View larger version (17K):
[in this window]
[in a new window]
[Download PPT slide]
 
Fig. 4. Microsatellite instability in the HCT116 sublines. The histogram shows the frequency of blue bacterial colonies obtained after passage of pZCA29 in the tumor cells and subsequent transduction into permissive bacteria. Plasmid DNA was isolated from the cells at the 7 days after transfection. {blacksquare}, euoxic conditions; {square}, 48 h hypoxia. Each symbol represents the mean of at least three experiments. Vertical bars, SD.

 

    DISCUSSION
 Top
 ABSTRACT
 INTRODUCTION
 MATERIALS AND METHODS
 RESULTS
 DISCUSSION
 REFERENCES
 
Marked fluctuations in oxygen availability and pH are common in tumor microenvironments, as are cells that have lost MMR function. In this study, we sought to determine whether there was an interaction between hypoxia and MMR deficiency that might contribute to the phenomenon of tumor progression. Using an assay sensitive to small changes in the fraction of MMR-deficient cells in a population, we found that even a single episode of hypoxia followed by reoxygenation was sufficient to produce a 2-fold enrichment for MMR-deficient cells in the surviving population. The significance of this for the emergence of drug resistance is underscored by the fact that MMR-deficient cells are directly resistant to several classes of chemotherapeutic agents (21) and hypersensitive to the ability of both exogenous (22) and endogenous mutagens (23) to generate clones with very high level resistance to yet other classes of cytotoxic drugs.

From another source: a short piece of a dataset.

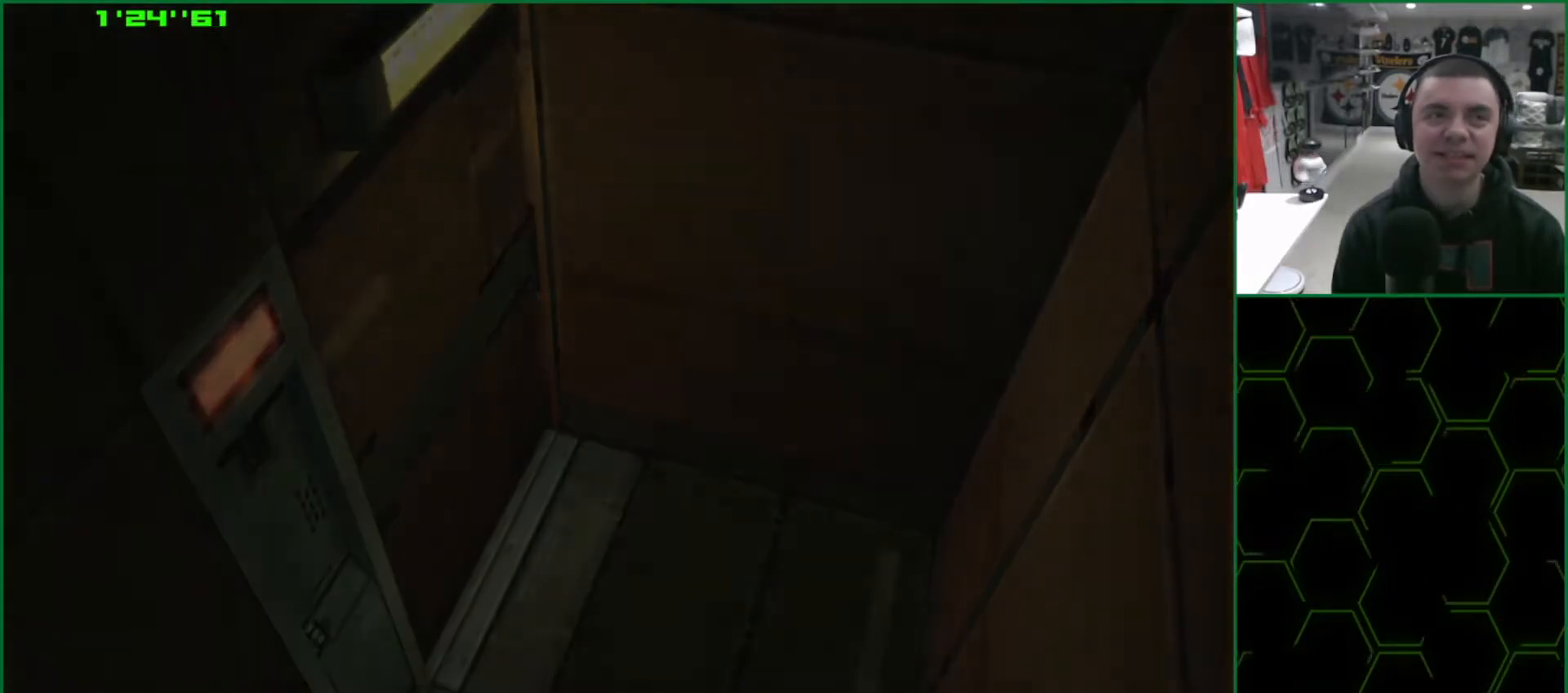
{"buttons": [], "left_stick": "up-left", "events": []}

The mechanism by which hypoxia-induced enrichment occurs was not defined by the experiments reported here, but the available data are consistent with the concept that the MMR-deficient cells recover proliferation more rapidly after the hypoxic insult. Both hypoxia itself and the generation of reactive oxygen species during subsequent reoxygenation are capable of triggering apoptosis. It has already been established that cells in which the apoptotic mechanism is partially disabled due to loss of p53 function are resistant to hypoxia-induced cell death (13) . Through its ability to function as a detector of DNA damage, the MMR system also plays an important role in activating apoptosis through both p53-dependent and -independent pathways (28 , 29) . Reactive oxygen species are formed during reperfusion of ischemic tissues (30 , 31) . Recently, it has been directly demonstrated that loss of MMR function causes resistance to the cytotoxic effect of H2O2 (23) . The fact that loss of MMR substantially impaired the ability of H2O2 to signal an increase in p53 level indicates that the MMR proteins are not only capable of recognizing an 8-oxoguanine mismatch but are also capable of generating a proapoptotic injury signal (23) .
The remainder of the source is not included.